PyWeather presently has a few ways to update, and will soon have other ways to update. This document details updating PyWeather through each method, and how it's accomplished.

Updating through GitHub's releases tab

Starting with 0.2 beta, you've always been able to download a new release on GitHub, with the included .zip.

Updating is simple, unzip the .zip file, and move over your apikey.txt file. Make config changes if needed. It's the simple way to go.

This method gets distributed with config.ini.

Updating through PyWeather's .zip method

Starting with 0.3.1 beta, you could download the latest version of PyWeather in PyWeather, using a .zip file.

Updating goes the same way as it does above, and this method gets distributed with config.ini.

Updating through PyWeather's git method

Starting with 0.5.2 beta, users that had Git could use git to update PyWeather. This was done through stashes and checkouts and lots of fun stuff.

In 0.5.2 beta, users are REQUIRED to stash any changes that were made to the config file. As such, the user had to redo any changes made.

Stored data entries:

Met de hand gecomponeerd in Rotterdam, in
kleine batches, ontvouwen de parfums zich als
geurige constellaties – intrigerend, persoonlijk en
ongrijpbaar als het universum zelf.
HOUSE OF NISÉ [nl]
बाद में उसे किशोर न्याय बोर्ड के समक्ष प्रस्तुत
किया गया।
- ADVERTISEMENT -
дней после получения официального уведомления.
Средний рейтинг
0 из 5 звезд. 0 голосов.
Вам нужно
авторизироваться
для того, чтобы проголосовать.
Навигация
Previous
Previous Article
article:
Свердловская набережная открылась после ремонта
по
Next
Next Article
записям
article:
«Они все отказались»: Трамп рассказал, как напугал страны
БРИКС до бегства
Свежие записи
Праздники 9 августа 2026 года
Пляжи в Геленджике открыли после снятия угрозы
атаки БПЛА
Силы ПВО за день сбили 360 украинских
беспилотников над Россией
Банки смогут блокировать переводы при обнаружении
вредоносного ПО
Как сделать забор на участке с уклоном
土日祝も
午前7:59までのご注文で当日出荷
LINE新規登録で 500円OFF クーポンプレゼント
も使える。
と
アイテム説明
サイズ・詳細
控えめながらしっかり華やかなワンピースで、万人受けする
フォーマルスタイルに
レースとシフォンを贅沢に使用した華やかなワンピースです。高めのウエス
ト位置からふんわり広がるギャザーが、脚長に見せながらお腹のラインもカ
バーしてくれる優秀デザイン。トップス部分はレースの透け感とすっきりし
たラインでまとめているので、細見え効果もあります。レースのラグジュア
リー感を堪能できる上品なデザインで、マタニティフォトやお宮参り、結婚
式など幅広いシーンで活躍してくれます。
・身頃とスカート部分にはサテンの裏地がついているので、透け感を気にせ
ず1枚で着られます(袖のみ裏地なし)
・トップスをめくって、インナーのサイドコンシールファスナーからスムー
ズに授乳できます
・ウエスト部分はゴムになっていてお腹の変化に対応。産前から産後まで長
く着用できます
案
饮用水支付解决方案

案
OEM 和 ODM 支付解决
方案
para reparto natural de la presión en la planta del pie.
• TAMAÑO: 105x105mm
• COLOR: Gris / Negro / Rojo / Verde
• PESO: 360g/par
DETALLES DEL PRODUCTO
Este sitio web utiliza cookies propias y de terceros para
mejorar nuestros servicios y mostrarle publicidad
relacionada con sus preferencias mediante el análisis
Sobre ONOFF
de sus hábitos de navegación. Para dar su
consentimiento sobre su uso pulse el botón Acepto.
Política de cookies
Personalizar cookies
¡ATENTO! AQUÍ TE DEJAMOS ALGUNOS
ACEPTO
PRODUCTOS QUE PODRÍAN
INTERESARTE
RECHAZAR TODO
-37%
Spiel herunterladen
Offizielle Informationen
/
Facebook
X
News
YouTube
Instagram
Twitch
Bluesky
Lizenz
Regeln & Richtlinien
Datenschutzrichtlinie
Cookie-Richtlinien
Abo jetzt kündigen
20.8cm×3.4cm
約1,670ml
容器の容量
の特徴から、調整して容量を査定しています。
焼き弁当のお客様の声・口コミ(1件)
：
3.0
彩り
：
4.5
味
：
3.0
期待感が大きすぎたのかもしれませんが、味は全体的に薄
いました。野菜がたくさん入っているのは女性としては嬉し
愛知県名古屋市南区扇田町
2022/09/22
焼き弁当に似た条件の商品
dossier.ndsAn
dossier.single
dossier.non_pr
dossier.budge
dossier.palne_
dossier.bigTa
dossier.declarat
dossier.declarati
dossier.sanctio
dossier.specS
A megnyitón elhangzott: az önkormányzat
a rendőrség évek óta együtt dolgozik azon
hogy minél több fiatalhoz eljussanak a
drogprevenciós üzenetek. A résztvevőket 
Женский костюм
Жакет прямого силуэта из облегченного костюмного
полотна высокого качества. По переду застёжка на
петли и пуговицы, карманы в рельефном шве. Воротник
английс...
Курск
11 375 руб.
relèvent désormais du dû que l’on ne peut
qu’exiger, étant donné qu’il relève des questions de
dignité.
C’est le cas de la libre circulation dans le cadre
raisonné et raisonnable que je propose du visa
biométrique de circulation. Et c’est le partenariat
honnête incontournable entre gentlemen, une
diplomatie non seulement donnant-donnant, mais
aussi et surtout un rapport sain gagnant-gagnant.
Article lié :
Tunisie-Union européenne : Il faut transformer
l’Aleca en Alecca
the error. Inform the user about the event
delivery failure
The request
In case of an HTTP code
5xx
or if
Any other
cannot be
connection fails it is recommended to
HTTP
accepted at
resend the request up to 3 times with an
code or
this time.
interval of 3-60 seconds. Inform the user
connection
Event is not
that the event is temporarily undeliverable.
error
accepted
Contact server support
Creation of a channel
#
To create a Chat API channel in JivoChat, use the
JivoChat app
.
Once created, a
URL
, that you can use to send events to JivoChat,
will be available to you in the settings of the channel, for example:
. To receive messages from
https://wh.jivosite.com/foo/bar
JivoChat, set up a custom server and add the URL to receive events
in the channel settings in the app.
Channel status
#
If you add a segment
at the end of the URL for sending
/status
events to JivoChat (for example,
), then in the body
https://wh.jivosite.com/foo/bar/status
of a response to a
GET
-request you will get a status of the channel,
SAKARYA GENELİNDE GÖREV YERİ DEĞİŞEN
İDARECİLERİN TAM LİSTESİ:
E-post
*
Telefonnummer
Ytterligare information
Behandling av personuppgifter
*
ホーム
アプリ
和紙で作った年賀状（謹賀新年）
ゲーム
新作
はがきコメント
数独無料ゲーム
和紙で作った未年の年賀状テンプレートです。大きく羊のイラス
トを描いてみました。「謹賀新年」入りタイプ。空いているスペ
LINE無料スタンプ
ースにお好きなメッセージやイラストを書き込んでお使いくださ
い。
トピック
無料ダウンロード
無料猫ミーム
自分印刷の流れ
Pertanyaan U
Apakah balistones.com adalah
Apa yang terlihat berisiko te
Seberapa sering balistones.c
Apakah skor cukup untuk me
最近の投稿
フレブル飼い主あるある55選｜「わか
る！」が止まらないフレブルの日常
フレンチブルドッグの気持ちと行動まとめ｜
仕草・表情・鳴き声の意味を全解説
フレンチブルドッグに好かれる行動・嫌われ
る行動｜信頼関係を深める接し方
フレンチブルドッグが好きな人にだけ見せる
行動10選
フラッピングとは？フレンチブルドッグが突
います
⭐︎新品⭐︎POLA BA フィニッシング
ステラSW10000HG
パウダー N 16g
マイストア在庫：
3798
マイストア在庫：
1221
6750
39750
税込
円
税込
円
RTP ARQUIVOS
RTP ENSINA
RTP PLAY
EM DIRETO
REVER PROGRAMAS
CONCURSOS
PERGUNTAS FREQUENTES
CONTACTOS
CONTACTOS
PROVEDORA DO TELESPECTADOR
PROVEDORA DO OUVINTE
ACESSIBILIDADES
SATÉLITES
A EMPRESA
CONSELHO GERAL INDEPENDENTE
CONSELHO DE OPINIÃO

== Problems and tasks ==
1. In the text on updating PyWeather, which version first let users update PyWeather with Git?
2. Continue the text on PyWeather update methods, starting right after its last sentence.

== Answer section ==
1. 0.5.2 beta

2.
Attempts will be made to try and alleviate updating using this method, with a possible configsetup.py script. The default config.ini wouldn't be distributed directly through GitHub (however, a config_NOTINUSE.ini file would get distributed instead), but after a git update, PyWeather would execute this script, updating the config with the latest options, but preserving user preferences.

The nitty-gritty of using this update method isn't 100% sorted, yet. There would have to be a technical implementation to alert users of a non-provisioned config file, and a way to tell if the config file was getting updated for an update, or getting newly provisioned.

Updating through a file overwrite (not implemented)

Likely coming far off. If this comes to an update, git/.zip downloading would still be supported.

Doing this would add new code to all files, but still not distribute config.ini, still requiring the configsetup.py script. The logistics of doing this haven't been figured out, but it is something that will likely come down the road.